EXERCISE DIRECTIONS: Retype the lines in the listing below word for word, omitting the pictures.
══ PROVIDED ENTRIES
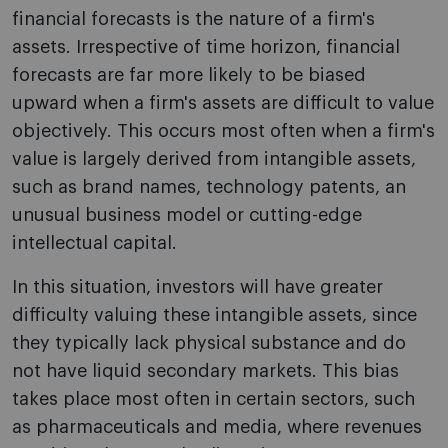
financial forecasts is the nature of a firm's
assets. Irrespective of time horizon, financial
forecasts are far more likely to be biased
upward when a firm's assets are difficult to value
objectively. This occurs most often when a firm's
value is largely derived from intangible assets,
such as brand names, technology patents, an
unusual business model or cutting-edge
intellectual capital.
In this situation, investors will have greater
difficulty valuing these intangible assets, since
they typically lack physical substance and do
not have liquid secondary markets. This bias
takes place most often in certain sectors, such
as pharmaceuticals and media, where revenues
════
FINISHED EXERCISE:
financial forecasts is the nature of a firm's
assets. Irrespective of time horizon, financial
forecasts are far more likely to be biased
upward when a firm's assets are difficult to value
objectively. This occurs most often when a firm's
value is largely derived from intangible assets,
such as brand names, technology patents, an
unusual business model or cutting-edge
intellectual capital.
In this situation, investors will have greater
difficulty valuing these intangible assets, since
they typically lack physical substance and do
not have liquid secondary markets. This bias
takes place most often in certain sectors, such
as pharmaceuticals and media, where revenues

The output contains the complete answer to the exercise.